フィリップ・ガレル『内なる傷痕』(71 仏)
これはかなりきついでしょ。よほどのNICOのファンでないと(^_^; まぁ難しく考えないで、NICOのMTVとでも思ってぼーっとみてたらいいんちゃうでしょか。もちろん、MTVの映像とは比べ物になりませんが...
延々、歩き続ける映画。長回しの連続。なんでもこれはガレルがニコといい仲だったときに荒涼たる地で撮りだめた映像が元になってるらしい。チュニジアとアイスランド。

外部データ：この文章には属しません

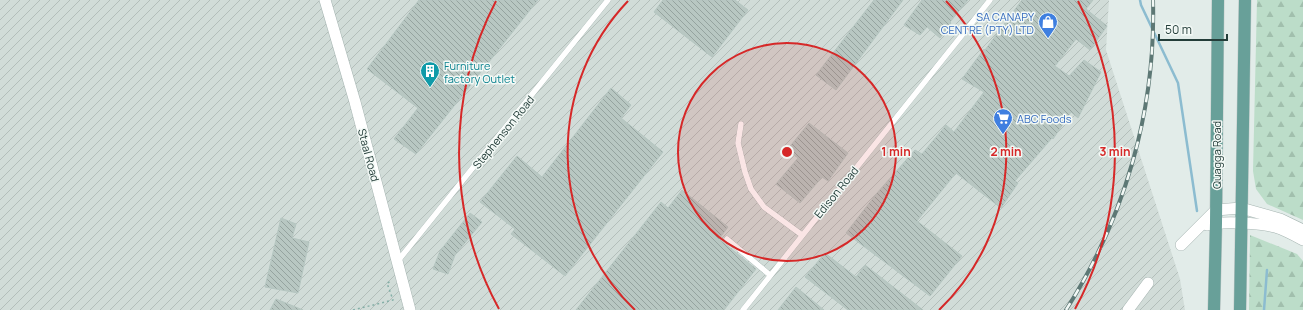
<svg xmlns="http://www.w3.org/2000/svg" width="1303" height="310" viewBox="0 0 1303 310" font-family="Manrope,sans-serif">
	<defs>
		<pattern id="industrial-furrows" width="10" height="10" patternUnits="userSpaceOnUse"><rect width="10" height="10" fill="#d1dcd8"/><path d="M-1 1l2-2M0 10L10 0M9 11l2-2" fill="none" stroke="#b3beba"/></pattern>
		<pattern id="forest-firs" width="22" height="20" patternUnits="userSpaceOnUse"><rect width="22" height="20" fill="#bcddc9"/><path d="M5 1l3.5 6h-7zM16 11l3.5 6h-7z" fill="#a1bfad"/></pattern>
		<pattern id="building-back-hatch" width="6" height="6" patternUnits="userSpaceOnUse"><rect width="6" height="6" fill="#b8c7c2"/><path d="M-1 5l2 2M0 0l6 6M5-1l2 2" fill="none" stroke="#95a39f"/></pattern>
	</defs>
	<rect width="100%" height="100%" fill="#e2ece9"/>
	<!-- industrial -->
	<path fill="url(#industrial-furrows)" d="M0,0H1109L1106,50L1180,279L1185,310H0Z"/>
	<!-- forest -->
	<g fill="url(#forest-firs)">
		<path d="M1257,0H1303V220L1267,204L1256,189L1253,171Z"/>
		<path d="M1250,235L1297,254L1303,261V310H1249Z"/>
	</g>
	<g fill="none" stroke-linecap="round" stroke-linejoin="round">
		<!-- stream -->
		<g stroke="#8cbcd0" stroke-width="2.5">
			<path d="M1140,0L1141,5L1178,83L1197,211"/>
			<path d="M1264,310L1267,270"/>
		</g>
	</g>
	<!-- building -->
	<g fill="url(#building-back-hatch)" stroke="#b5c6c1">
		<path d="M419,0H538L416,154L394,139L418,108L367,69Z"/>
		<path d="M663,0H735L748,10L712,57L654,12Z"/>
		<path d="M874,0H903L836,90L816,75Z"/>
		<path d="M922,0H968L950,22L951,23L940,38L927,27L920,35L904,25Z"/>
		<path d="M1022,0H1093L1086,9L1107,26L1090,50L1076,39L1055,66L1069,76L1084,60L1101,72L1078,118L1071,112L1053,139L1052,138L1015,181L1018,183L1001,208L956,173L917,221L962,256L930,296L846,233L877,193L915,150L922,154L946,125L954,132L984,92L962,79L984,49L985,50Z"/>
		<path d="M611,88L631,105L621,118L663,152L565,276L511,234L515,229L480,202L517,156L542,177Z"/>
		<path d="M809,123L848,153L828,181L822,177L800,203L776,184L798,158L787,150Z"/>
		<path d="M682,190L728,227L719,239L756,269L724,310H576L661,202L668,208Z"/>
		<path d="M470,213L482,222L455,255L448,274L433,269L440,251Z"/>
		<path d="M281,218L296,224L292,238L309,242L298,293L265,287Z"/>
		<path d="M825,253L856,277L865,265L923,310H848L805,277Z"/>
		<path d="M796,287L824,310H778Z"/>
		<path d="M276,299L303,310H270Z"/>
	</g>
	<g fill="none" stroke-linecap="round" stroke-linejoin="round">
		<!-- lane casing -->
		<g stroke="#a5b4b1" stroke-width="6">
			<g id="lane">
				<path d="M741,124L738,143L745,172L751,189L764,207L802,235"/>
				<path d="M727,239L770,275"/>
				<path d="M397,262L608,0"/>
				<path d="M743,310L990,0"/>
			</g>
		</g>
		<!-- street casing -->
		<g stroke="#a5b4b1" stroke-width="12">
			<g id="street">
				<path d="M325,0L355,102L410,310"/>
				<path d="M1207,225C1221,221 1261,223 1275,227C1285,230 1294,235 1303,240"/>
				<path d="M1181,245L1216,210L1241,208L1280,219L1303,230"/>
				<path d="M1128,310L1148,283"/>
			</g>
		</g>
		<!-- primary casing -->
		<g stroke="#c1c9c8" stroke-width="13">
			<g id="primary">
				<path d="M1214,310L1216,223L1218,0"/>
				<path d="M1240,310L1245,0"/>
			</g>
		</g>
		<!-- path -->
		<path stroke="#84afa7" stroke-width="1.5" stroke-dasharray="2 3" stroke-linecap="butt" d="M353,310L393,300L387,283L392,281"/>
		<!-- lane -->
		<use href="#lane" stroke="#fff" stroke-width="5.5"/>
		<!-- street -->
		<use href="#street" stroke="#fff" stroke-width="11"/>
		<!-- primary -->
		<use href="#primary" stroke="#68a099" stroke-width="12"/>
		<!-- rail casing -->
		<g stroke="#5d7875" stroke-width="4">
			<path id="rail" d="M1066,310C1125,217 1156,110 1153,0"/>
		</g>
		<!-- rail -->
		<use href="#rail" stroke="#f3f9f6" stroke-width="2.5" stroke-dasharray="8" stroke-linecap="butt"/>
	</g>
	<!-- distance rings -->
	<circle cx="787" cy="152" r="109" fill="#d62828" fill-opacity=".12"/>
	<g fill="none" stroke="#d62828" stroke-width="2">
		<circle cx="787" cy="152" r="109"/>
		<path d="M635 310A219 219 0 0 1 628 1M946 1A219 219 0 0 1 939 310"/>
		<path d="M499 309A328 328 0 0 1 496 1M1078 1A328 328 0 0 1 1075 309"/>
	</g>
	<!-- icons -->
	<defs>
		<g id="shop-pin" transform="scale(1)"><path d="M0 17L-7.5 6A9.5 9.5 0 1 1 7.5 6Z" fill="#3f7fe0" stroke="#f3f9f6"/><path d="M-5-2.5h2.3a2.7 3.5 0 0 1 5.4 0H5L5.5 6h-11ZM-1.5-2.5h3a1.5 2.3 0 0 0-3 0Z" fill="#fff"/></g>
		<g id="building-pin" transform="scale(1)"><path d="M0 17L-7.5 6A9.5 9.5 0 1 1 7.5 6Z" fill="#0f9aa8" stroke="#f3f9f6"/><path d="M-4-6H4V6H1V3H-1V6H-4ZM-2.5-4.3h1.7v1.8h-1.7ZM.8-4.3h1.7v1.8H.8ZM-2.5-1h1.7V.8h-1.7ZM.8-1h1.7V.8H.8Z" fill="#fff"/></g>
		<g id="supermarket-pin" transform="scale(1)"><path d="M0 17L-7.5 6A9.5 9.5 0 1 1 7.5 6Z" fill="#3f7fe0" stroke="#f3f9f6"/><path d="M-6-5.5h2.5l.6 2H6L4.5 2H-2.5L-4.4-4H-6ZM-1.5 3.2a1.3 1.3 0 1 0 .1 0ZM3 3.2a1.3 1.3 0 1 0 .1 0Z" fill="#fff"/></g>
	</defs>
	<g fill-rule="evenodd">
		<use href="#shop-pin" x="1048" y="22"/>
		<use href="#building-pin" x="430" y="71"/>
		<use href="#supermarket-pin" x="1003" y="118"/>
	</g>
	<g text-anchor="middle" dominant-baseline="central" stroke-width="3" stroke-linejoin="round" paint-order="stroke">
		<!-- shop labels -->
		<g font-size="11" fill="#366cbe" stroke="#f3f9f6" text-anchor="end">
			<text x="1034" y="16">SA CANAPY<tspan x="1034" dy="13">CENTRE (PTY) LTD</tspan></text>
			<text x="1017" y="118" text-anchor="start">ABC Foods</text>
		</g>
		<!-- culture labels -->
		<g font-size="11" fill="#0d838f" stroke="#f3f9f6" text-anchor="start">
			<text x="444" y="65">Furniture<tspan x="444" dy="13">factory Outlet</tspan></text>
		</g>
		<!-- street labels -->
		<g font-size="11" fill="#233d39" stroke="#f3f9f6">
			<text transform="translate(503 132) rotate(-51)">Stephenson Road</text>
			<text transform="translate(369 155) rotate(75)">Staal Road</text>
			<text transform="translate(1216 155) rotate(-90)">Quagga Road</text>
			<text transform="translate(836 192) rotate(-51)">Edison Road</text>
		</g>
	</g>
	<circle cx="787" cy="152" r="6" fill="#d62828" stroke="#f3f9f6" stroke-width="2"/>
	<g font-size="12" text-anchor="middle" font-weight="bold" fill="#d62828" stroke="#f3f9f6" stroke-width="3" stroke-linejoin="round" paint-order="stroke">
		<text x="896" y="156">1 min</text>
		<text x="1006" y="156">2 min</text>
		<text x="1115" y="156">3 min</text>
	</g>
	<!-- scale -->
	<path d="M1159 34v6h68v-6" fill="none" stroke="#233d39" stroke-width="2"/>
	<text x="1165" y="34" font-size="12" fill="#233d39" stroke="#f3f9f6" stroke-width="3" paint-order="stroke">50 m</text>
</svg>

それと神話がベースになってるのだけれど、それがさらにきついなぁ。それでもあんまり肩ひじ張らずに見てたらいいのです。ふぅ〜〜んって具合に。
五社英雄『北の螢』
ついこないだは美唄の話で、きょうはその川向いの月形・樺戸集治監の話。北海道の開拓のために、囚人を樺戸監獄に集め強制労働させて造ったのが、行刑道路。その昔、行ったなぁ(  ̄- ̄)トオイメ 詳しくはこちら
でね、やっぱり岩下志麻なんだけど、ボク的には岩下志麻より夏木マリに惚れちゃいます。そして映画の中で象徴的に使われるのが、「かんかんのう」という俗謡で、音はこんな感じ
かんかんのう きうれんす
きゅうはきゅうれんす
さんしょならえ さあいほう
にいかんさんいんぴんたい
やめあんろ
めんこんふほうて
しいかんさん
もえもんとわえ
ぴいほう ぴいほう
青木正児著「支那文藝論藪」所収「本邦に伝えられたる支那の俗謡」によると、
》見やしゃんせ、妾が貰うた九連環、両手に取り持ち解けども解けず、
》ホーカイ、小束で切ろうか、切れはせぬ切れはせぬ
九連環というのは中国の智慧の輪の一種で、切るに切れない、解くに解けない。だから男と女というのは九連環のようだとは言いえて妙。そう言われて、なんかグラっと来るのはなんで(^_^;
はい、そして森進一のの挿入歌のくささと来たら、演歌も演歌、ど演歌なところがステキでした。